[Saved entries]
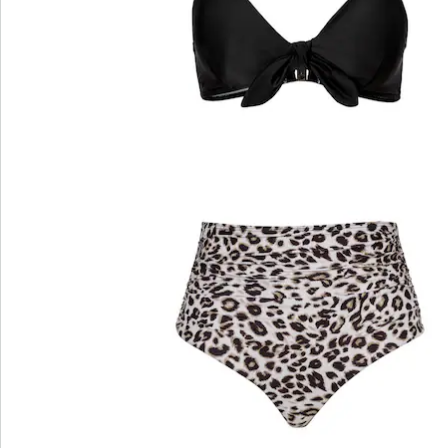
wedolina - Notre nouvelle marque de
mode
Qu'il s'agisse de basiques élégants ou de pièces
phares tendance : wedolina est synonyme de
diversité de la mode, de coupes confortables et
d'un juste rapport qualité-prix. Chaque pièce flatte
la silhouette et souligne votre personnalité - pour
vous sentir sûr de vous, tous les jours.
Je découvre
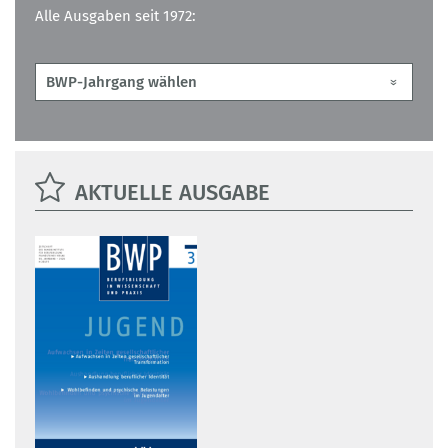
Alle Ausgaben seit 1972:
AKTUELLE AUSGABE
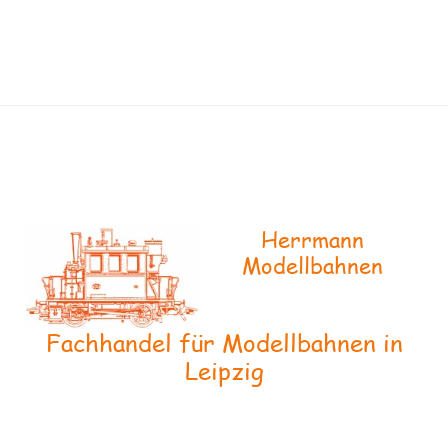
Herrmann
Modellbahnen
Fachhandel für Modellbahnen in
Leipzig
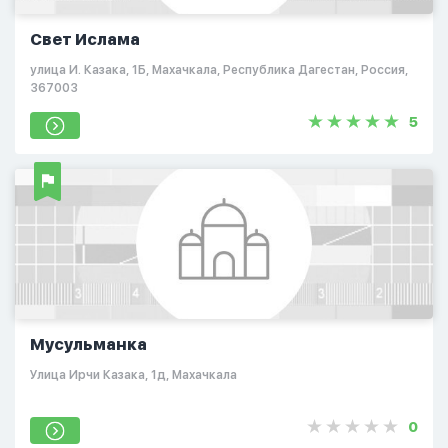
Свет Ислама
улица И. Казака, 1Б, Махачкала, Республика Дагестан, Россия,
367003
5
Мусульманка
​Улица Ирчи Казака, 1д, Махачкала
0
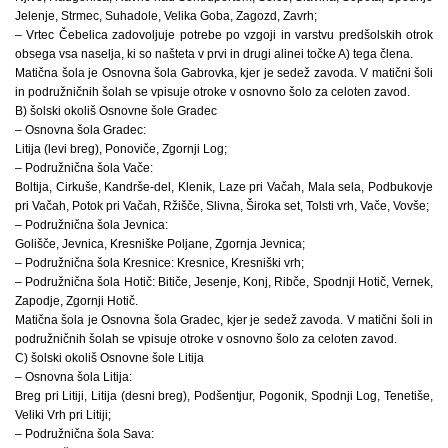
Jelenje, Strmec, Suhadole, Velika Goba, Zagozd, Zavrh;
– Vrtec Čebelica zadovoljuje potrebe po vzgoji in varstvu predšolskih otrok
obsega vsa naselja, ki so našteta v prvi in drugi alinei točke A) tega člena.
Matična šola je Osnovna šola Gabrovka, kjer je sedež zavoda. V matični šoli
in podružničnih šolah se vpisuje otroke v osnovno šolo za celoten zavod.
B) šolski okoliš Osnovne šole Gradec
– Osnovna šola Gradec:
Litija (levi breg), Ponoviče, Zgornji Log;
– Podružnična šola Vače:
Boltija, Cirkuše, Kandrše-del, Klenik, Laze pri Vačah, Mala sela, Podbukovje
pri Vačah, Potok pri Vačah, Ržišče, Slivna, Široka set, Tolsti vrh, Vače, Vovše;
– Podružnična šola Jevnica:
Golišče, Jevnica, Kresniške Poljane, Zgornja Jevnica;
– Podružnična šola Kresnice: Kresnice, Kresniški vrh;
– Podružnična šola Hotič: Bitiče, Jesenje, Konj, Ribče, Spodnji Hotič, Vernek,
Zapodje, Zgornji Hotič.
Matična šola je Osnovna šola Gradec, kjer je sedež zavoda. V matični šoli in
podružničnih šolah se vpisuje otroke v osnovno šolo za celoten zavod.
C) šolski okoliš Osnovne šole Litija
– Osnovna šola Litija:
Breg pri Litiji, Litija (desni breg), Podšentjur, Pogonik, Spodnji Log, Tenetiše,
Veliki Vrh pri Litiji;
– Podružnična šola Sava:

▸ Your task
Output every entry verbatim but skip the pictures.

▸ Written solution
wedolina - Notre nouvelle marque de
mode
Qu'il s'agisse de basiques élégants ou de pièces
phares tendance : wedolina est synonyme de
diversité de la mode, de coupes confortables et
d'un juste rapport qualité-prix. Chaque pièce flatte
la silhouette et souligne votre personnalité - pour
vous sentir sûr de vous, tous les jours.
Je découvre
Alle Ausgaben seit 1972:
AKTUELLE AUSGABE
Herrmann
Modellbahnen
Fachhandel für Modellbahnen in
Leipzig
Свет Ислама
улица И. Казака, 1Б, Махачкала, Республика Дагестан, Россия,
367003
5
Мусульманка
​Улица Ирчи Казака, 1д, Махачкала
0
Jelenje, Strmec, Suhadole, Velika Goba, Zagozd, Zavrh;
– Vrtec Čebelica zadovoljuje potrebe po vzgoji in varstvu predšolskih otrok
obsega vsa naselja, ki so našteta v prvi in drugi alinei točke A) tega člena.
Matična šola je Osnovna šola Gabrovka, kjer je sedež zavoda. V matični šoli
in podružničnih šolah se vpisuje otroke v osnovno šolo za celoten zavod.
B) šolski okoliš Osnovne šole Gradec
– Osnovna šola Gradec:
Litija (levi breg), Ponoviče, Zgornji Log;
– Podružnična šola Vače:
Boltija, Cirkuše, Kandrše-del, Klenik, Laze pri Vačah, Mala sela, Podbukovje
pri Vačah, Potok pri Vačah, Ržišče, Slivna, Široka set, Tolsti vrh, Vače, Vovše;
– Podružnična šola Jevnica:
Golišče, Jevnica, Kresniške Poljane, Zgornja Jevnica;
– Podružnična šola Kresnice: Kresnice, Kresniški vrh;
– Podružnična šola Hotič: Bitiče, Jesenje, Konj, Ribče, Spodnji Hotič, Vernek,
Zapodje, Zgornji Hotič.
Matična šola je Osnovna šola Gradec, kjer je sedež zavoda. V matični šoli in
podružničnih šolah se vpisuje otroke v osnovno šolo za celoten zavod.
C) šolski okoliš Osnovne šole Litija
– Osnovna šola Litija:
Breg pri Litiji, Litija (desni breg), Podšentjur, Pogonik, Spodnji Log, Tenetiše,
Veliki Vrh pri Litiji;
– Podružnična šola Sava:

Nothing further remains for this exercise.